Luego he procurado reparar esa inconsciencia y esa mala cabeza (u oído): las canciones de The Beatles forman parte de mi dieta musical, como la de tantos millones de consumidores. No abuso de ellas, pero me las administro siempre que puedo. Como me deleito siempre que puedo con las portadas de sus discos. Una carátula de ellos es una foto fija, un instante detenido, un tiempo congelado. Lo externo queda establecido de una vez para siempre y justamente por eso te preguntas qué había antes y después de que John Lennon, Ringo Starr, Paul MacCartney y George Harrison atravesaran la calle. Por lo que se sabe, la sesión fotográfica
duró pocos minutos, pero esa instantánea se prolonga en el tiempo: nos detiene en el Londres de los sesenta.
Pero no quiero hacer nostalgia de lo que yo no viví. A los historiadores se nos prohíbe la melancolía y se nos prescribe la investigación. Remontémonos, pues. Vayamos atrás, aún más atrás. A 1963. The Beatles acaban de sacar su primer LP: Please, Please Me. Como James Brown, los muchachos de Liverpool también piden por favor: piden, ruegan, exigen a su chica que sea cariñosa, que no se vaya. Esas primeras letras, de Brown o de Lennon, son sencillitas, pero expresan el deseo, el roce sexual, la exposición de los cuerpos.
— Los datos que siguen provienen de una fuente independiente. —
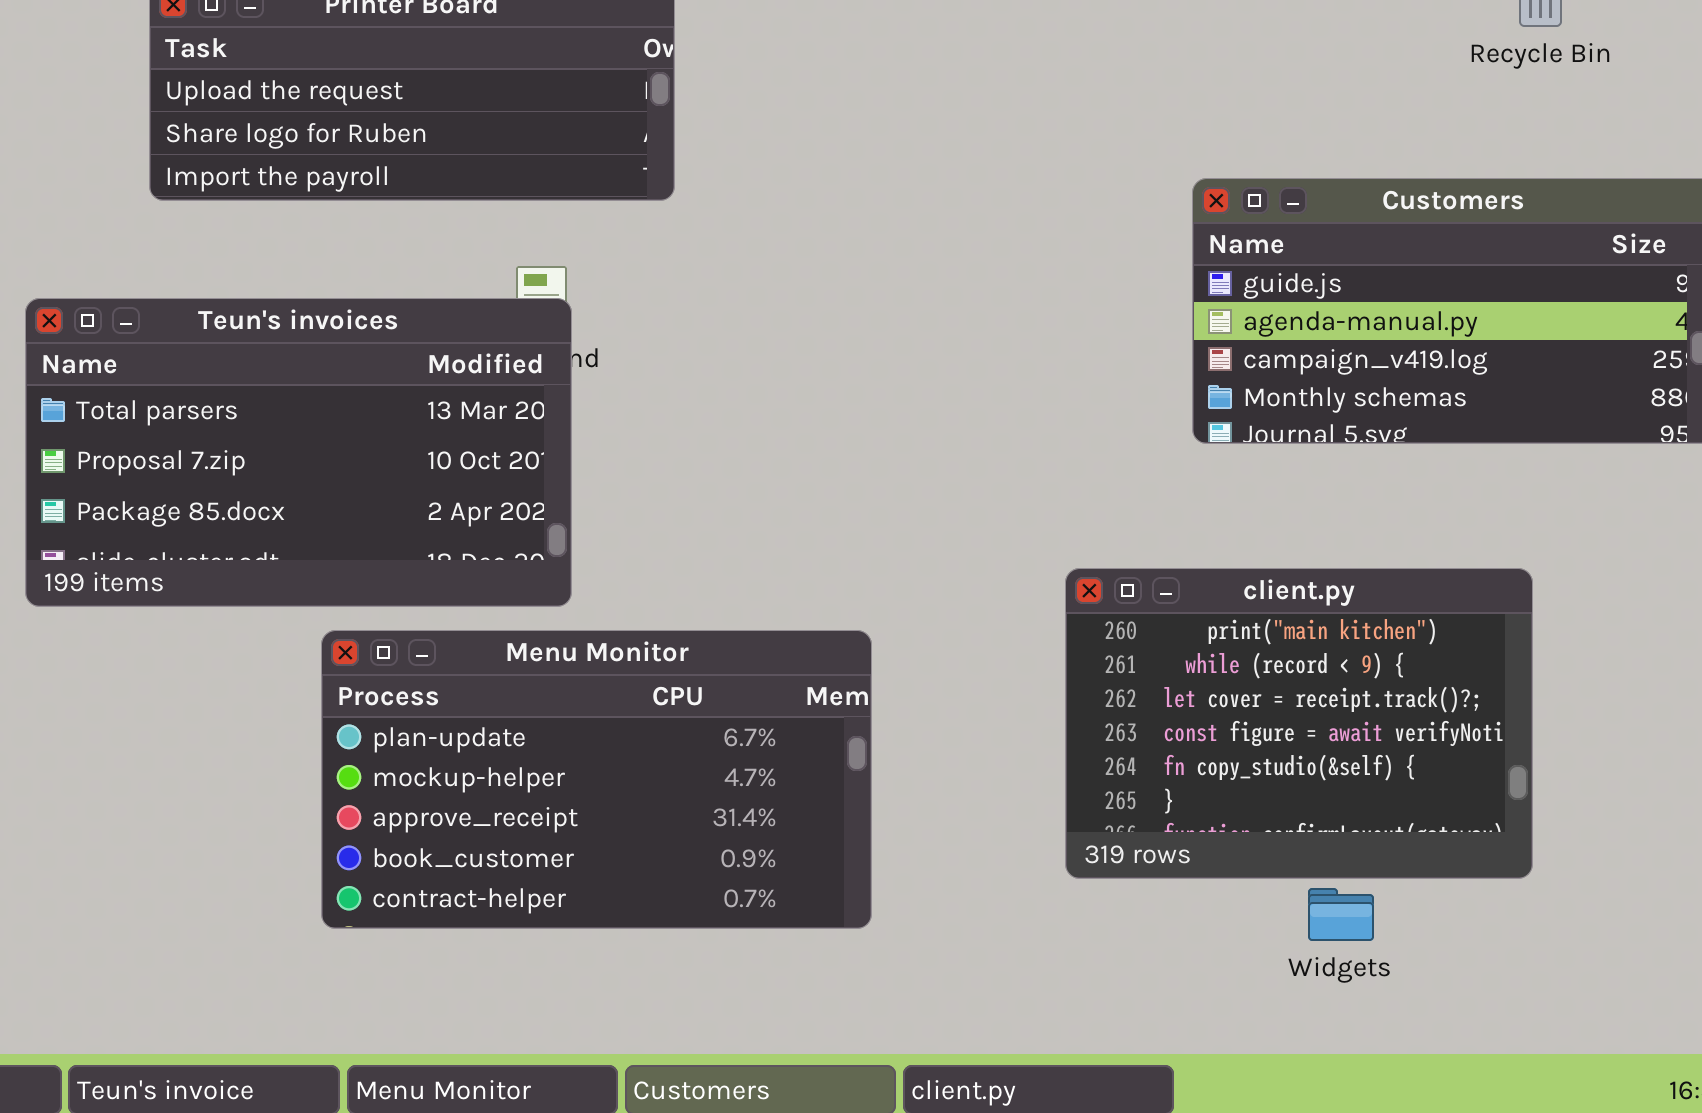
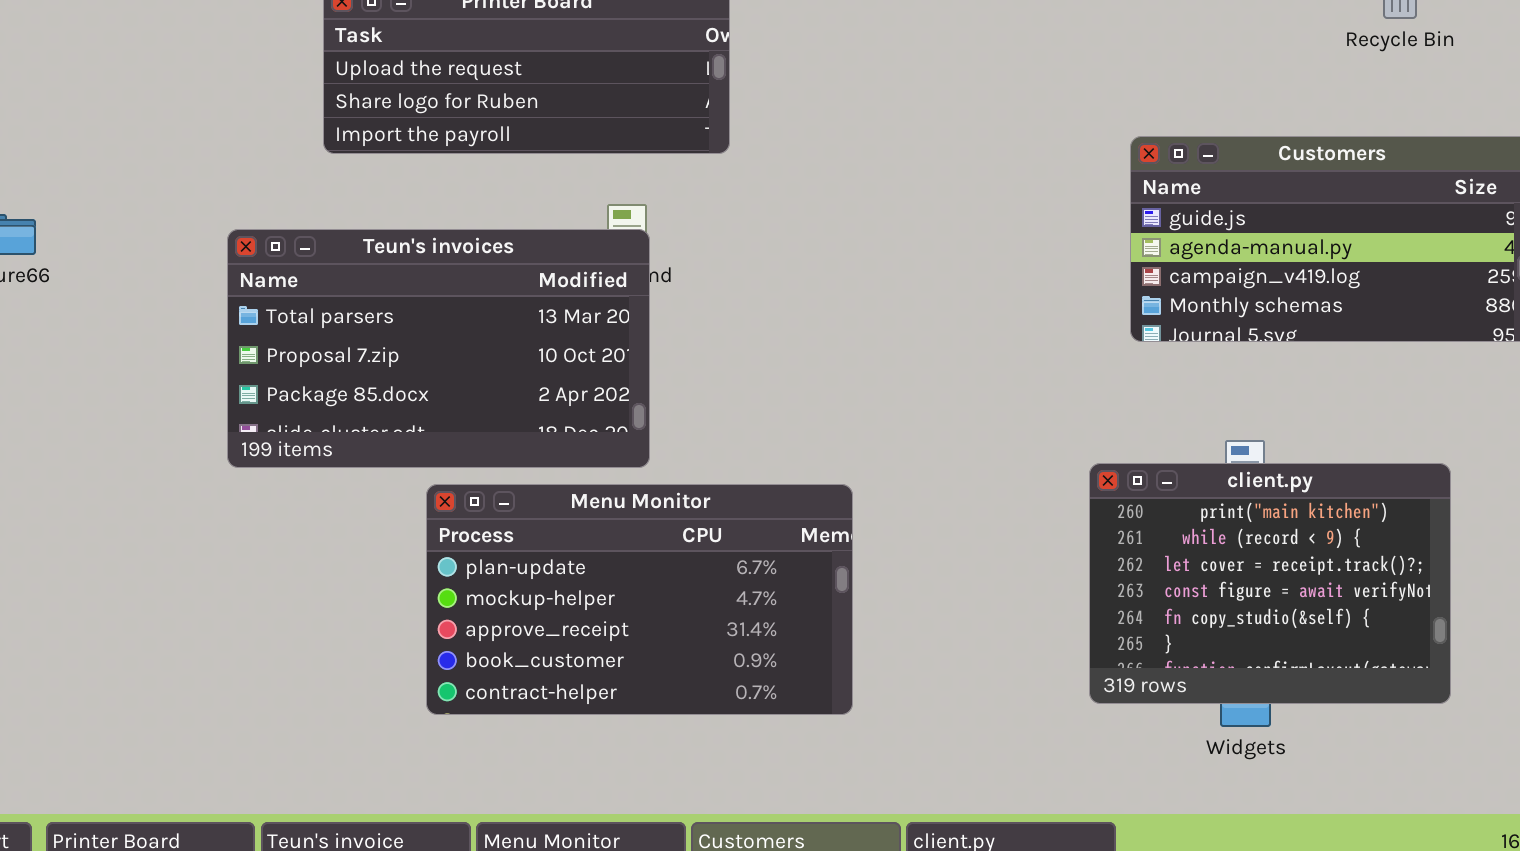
client.py: [1065,568,1533,879] -> [1089,463,1451,704], moved
Menu Monitor: [321,630,872,929] -> [426,484,853,715], moved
Tienen un sentido quejica, aunque en el fondo reclaman placer.
Fijémonos en la fotografía del álbum, una famosísima imagen sobre la que también hay muchas erudiciones. Es de Angus McBean. Los muchachos se asoman al patio de luces de la EMI. Es una instantánea literal y metafórica: se asoman a la barandilla. Salen y se exponen en un contrapicado luego repetido, imitado, parodiado. Sonríen. Tienen toda la vida por delante. Irrumpen. Por favooooor.